BEGIN QUOTED PASSAGE

Northern leaders have reacted with fury at the government’s proposals to scale back the Northern Powerhouse Rail project.

By Jonny Ball

In 2019, the Conservative Party manifesto promised to “build Northern Powerhouse Rail between Leeds and Manchester and then focus on Liverpool, Tees Valley, Hull, Sheffield and Newcastle”. 

It was partly on the basis of promises to “level up” the north of England, as well as a commitment to “get Brexit done”, that the Conservatives won that year’s general election by taking northern and Midlands seats that had sent Labour MPs to Westminster for generations. 

But the plans revealed in the long-delayed Integrated Rail Plan (IRP), announced by Transport Secretary Grant Shapps on 18 November, renege not only on manifesto commitments but on more than 60 instances in which the Conservatives have committed to Northern Powerhouse Rail (NPR) since the election. At a New Statesman event in Manchester last year, the Rail Minister Andrew Stephenson was categorical, saying there would be “no ifs, no buts… we will go ahead with both HS2 and Northern Powerhouse Rail”, while adding that the two were “not either/or projects”.

END QUOTED PASSAGE

> **WHAT TO DO**:
[a] In the Northern Powerhouse Rail article, what does it say helped the Conservatives win the 2019 general election? Answer in one to three sentences.
[b] Answer these questions using the Northern Powerhouse Rail article:
(i) Who announced the Integrated Rail Plan, and on what date?
(ii) Between which two cities did the 2019 manifesto promise to build Northern Powerhouse Rail first?
(iii) In which city was the New Statesman event where Andrew Stephenson spoke?
[c] Continue the Northern Powerhouse Rail article from its last sentence.

BEGIN RECORDS

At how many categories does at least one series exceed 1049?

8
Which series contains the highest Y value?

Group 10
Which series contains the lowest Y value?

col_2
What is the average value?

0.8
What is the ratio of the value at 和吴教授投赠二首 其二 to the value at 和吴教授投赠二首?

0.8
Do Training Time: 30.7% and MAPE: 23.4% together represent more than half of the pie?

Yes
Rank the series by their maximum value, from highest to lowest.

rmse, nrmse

END RECORDS
BEGIN RECORDS

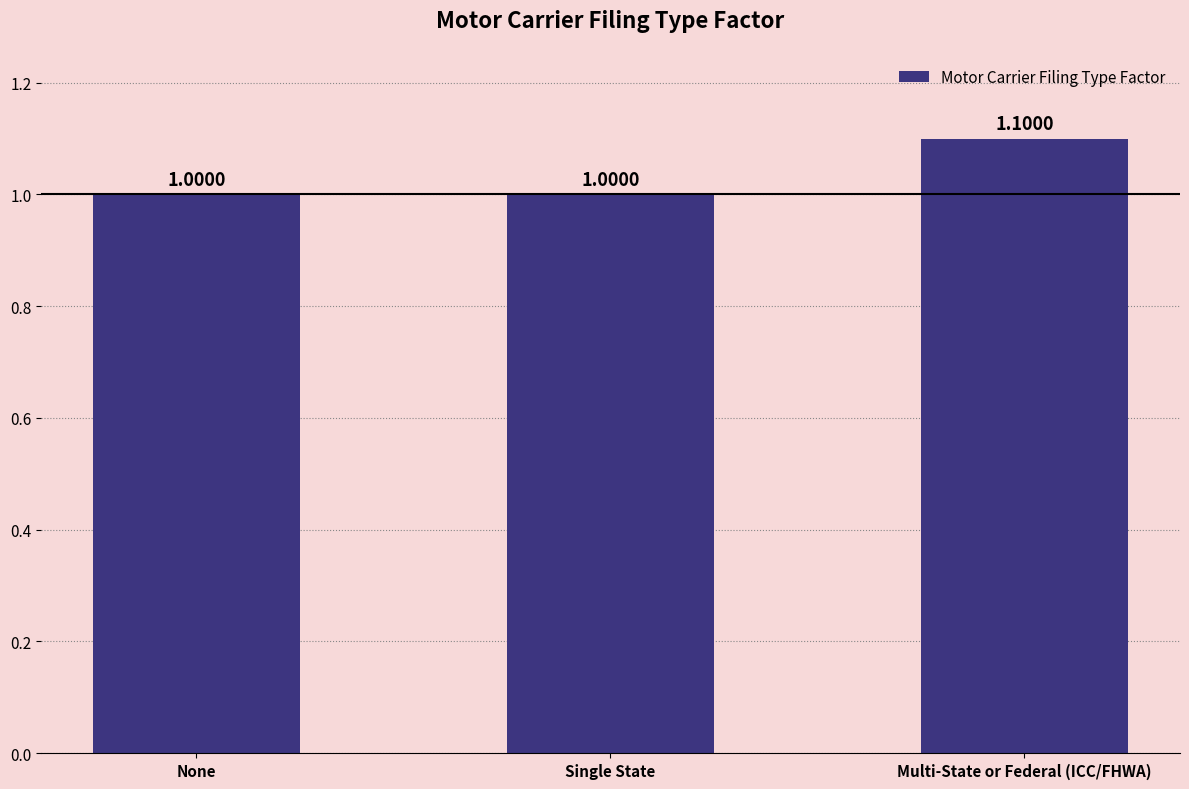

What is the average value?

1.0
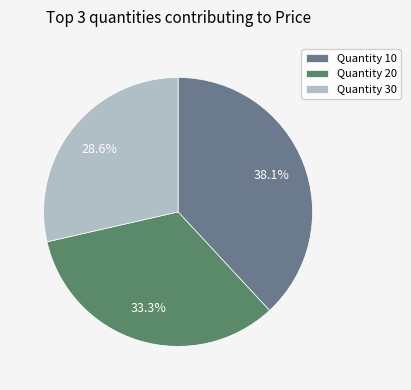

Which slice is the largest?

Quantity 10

END RECORDS

> **ANSWERS TO THE EXERCISE**:
[a] The Conservatives won partly because they promised to "level up" the north of England and committed to "get Brexit done." This let them take northern and Midlands seats that had elected Labour MPs for generations.

[b]
(i) Transport Secretary Grant Shapps announced it on 18 November.
(ii) Leeds and Manchester.
(iii) Manchester.

[c]
NPR was first proposed in 2014 by the then chancellor George Osborne. It was to be the key feature of the Northern Powerhouse. In an interview for Spotlight earlier this year, Jim O’Neill, former government minister and vice chair of the Northern Powerhouse Partnership, said NPR was “central” to the whole project. 

Behind the plans lay a theory of the benefits of “agglomeration” – there was a vision for connecting the great cities of the north of England into a single, hyper-productive economic area to rival London and the south-east. NPR would slash journey times and boost transport capacity between the cities of the Trans-Pennine corridor – Liverpool, Manchester, Leeds, Sheffield and Hull, as well as Newcastle to the north-east. This would integrate the north’s labour markets and increase collaboration between businesses, entrepreneurs and universities, boosting innovation, research and development, and improving productivity by enabling wider access to skills, markets, products and services. 

NPR would join up with a Y-shaped high-speed line from London – HS2 – the first phase of which is already under way. The second phase would see the line splitting in Birmingham, then travelling onwards to Manchester in the west and Leeds in the east. 

Shapps confirmed on 18 November that HS2’s eastern leg would be shelved, replaced with track upgrades between Derby and Sheffield. He described the announcement as “the biggest single act of levelling up of any government in history”.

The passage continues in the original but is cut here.